I spent 5 hours cleaning the first floor of my house this past Monday. No, I don’t clean my house like this every week. It’s just that I hadn’t cleaned my house since before Christmas. As you all know from this post — Manual Labor Was Invented by the Devil — I am not a fan. But it was getting pretty nasty in here so if I didn’t want a divorce, I figured I should probably do something about the dust monsters under the couch and the Christmas tree needles, well….everywhere.
You know that feeling when you have completed the task of scrubbing down your house? It feels really good. But if anyone comes in here and walks around on the floor or messes up the soap dish, you want to kill them.

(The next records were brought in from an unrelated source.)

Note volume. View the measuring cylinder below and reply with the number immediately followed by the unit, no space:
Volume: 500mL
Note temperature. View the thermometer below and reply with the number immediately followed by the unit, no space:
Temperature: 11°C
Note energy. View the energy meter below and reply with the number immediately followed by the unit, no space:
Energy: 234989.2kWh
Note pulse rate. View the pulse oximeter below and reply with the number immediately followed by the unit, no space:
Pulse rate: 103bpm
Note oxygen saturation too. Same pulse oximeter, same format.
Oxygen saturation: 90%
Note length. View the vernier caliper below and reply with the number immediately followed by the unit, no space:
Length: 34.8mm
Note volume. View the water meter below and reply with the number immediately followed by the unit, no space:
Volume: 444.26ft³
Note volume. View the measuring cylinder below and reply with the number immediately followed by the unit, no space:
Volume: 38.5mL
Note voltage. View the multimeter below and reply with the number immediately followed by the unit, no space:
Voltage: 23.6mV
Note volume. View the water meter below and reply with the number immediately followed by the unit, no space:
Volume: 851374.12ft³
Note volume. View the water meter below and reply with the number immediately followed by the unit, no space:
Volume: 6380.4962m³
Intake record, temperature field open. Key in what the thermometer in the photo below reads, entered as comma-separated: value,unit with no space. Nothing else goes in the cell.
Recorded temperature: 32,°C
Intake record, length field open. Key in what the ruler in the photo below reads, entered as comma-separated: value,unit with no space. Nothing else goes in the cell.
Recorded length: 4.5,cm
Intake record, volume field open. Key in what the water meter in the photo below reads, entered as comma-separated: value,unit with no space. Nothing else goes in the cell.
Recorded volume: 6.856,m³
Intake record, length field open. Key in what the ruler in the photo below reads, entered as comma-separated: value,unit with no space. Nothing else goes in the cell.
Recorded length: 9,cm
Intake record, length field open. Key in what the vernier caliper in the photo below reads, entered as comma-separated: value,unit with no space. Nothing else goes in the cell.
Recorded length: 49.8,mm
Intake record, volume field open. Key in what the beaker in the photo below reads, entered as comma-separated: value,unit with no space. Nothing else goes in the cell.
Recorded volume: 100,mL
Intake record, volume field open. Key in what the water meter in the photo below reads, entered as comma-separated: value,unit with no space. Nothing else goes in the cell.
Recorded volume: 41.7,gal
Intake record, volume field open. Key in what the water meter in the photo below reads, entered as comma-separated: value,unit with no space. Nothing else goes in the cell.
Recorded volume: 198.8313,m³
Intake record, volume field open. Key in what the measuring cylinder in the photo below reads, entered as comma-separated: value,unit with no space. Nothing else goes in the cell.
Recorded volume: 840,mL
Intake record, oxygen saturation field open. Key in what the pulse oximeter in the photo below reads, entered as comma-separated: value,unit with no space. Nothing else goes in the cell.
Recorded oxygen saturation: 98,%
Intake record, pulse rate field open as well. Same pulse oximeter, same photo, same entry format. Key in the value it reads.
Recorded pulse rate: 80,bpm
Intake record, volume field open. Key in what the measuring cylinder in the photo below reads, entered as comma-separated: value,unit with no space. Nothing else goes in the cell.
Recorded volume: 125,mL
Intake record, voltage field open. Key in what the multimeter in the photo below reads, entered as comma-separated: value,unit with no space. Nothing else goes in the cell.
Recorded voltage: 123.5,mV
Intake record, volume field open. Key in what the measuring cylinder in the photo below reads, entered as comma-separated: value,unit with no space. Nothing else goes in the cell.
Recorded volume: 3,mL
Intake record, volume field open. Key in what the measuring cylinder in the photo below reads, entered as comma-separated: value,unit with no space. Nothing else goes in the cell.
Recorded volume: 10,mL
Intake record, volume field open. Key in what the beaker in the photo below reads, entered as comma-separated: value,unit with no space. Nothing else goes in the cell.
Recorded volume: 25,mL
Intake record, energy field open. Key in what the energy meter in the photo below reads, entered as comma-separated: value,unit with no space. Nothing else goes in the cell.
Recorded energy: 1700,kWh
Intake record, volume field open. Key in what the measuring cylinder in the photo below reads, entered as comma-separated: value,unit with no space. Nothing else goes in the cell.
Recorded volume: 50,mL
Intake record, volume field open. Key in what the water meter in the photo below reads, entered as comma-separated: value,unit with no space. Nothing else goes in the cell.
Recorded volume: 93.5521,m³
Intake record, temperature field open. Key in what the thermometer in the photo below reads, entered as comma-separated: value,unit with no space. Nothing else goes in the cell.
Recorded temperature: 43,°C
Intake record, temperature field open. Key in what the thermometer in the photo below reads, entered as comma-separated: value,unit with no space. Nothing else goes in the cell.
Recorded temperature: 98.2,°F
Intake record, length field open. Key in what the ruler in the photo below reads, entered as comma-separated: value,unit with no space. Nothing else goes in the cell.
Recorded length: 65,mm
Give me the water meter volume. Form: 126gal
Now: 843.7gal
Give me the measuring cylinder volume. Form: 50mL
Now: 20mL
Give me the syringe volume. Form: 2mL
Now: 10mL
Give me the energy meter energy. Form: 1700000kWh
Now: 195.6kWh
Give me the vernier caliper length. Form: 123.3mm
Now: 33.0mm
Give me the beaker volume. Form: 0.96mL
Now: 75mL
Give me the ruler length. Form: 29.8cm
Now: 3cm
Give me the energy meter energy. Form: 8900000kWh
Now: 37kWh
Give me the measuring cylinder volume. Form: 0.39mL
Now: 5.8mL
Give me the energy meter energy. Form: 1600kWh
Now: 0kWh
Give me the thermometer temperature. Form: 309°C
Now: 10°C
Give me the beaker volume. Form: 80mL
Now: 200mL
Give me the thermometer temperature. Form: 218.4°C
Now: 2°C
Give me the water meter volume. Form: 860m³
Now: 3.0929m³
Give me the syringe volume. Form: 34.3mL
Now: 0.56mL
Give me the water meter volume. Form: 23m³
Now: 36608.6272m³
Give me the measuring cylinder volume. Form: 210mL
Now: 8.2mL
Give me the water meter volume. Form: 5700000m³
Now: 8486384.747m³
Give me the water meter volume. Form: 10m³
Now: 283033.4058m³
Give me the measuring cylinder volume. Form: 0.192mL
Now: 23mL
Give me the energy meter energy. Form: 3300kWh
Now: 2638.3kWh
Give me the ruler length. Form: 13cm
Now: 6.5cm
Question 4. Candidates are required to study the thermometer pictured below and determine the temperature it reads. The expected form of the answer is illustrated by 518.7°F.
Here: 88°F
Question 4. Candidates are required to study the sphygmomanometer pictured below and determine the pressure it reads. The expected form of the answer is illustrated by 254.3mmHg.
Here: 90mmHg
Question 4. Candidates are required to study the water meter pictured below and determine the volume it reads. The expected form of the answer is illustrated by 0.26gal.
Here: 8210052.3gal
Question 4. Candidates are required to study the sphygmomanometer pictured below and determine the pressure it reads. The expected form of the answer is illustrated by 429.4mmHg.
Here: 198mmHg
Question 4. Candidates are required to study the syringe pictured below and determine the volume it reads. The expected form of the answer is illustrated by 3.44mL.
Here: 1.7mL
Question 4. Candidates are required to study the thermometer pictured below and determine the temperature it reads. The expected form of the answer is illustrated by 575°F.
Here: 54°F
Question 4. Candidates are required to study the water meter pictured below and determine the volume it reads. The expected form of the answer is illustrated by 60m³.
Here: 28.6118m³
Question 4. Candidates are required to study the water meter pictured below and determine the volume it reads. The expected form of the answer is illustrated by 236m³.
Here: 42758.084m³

Every Monday night I get together with some friends. I know. It’s great. I highly recommend it. I left at 7:30 and got home at around midnight. It was pretty late, so I went straight to bed. When I came downstairs to help the kid with breakfast the next morning, this is what greets me:
Let’s see…I was gone 4.5 hours. When I left, there were 2 people in this house and 0 items in the sink. There are now 2 plates, 2 bowls, 6 glasses/cups, 1 pot, 1 spoon, 2 forks, 2 knives, 1 measuring cup, 1 wooden spoon, 1 rubber spatula, 1 serving spoon, 1 strainer, 1 pan from the toaster oven and 1 sink strainer basket that has mac & cheese, tomato pieces and strawberries in it.
There is actually an allergy to dishwashing machines. Yup. I looked it up. Apparently it has struck 2 of the 3 people living here. Hmmm. I guess I shouldn’t complain. These DID make it into the sink. And that counts for something, right? RIGHT?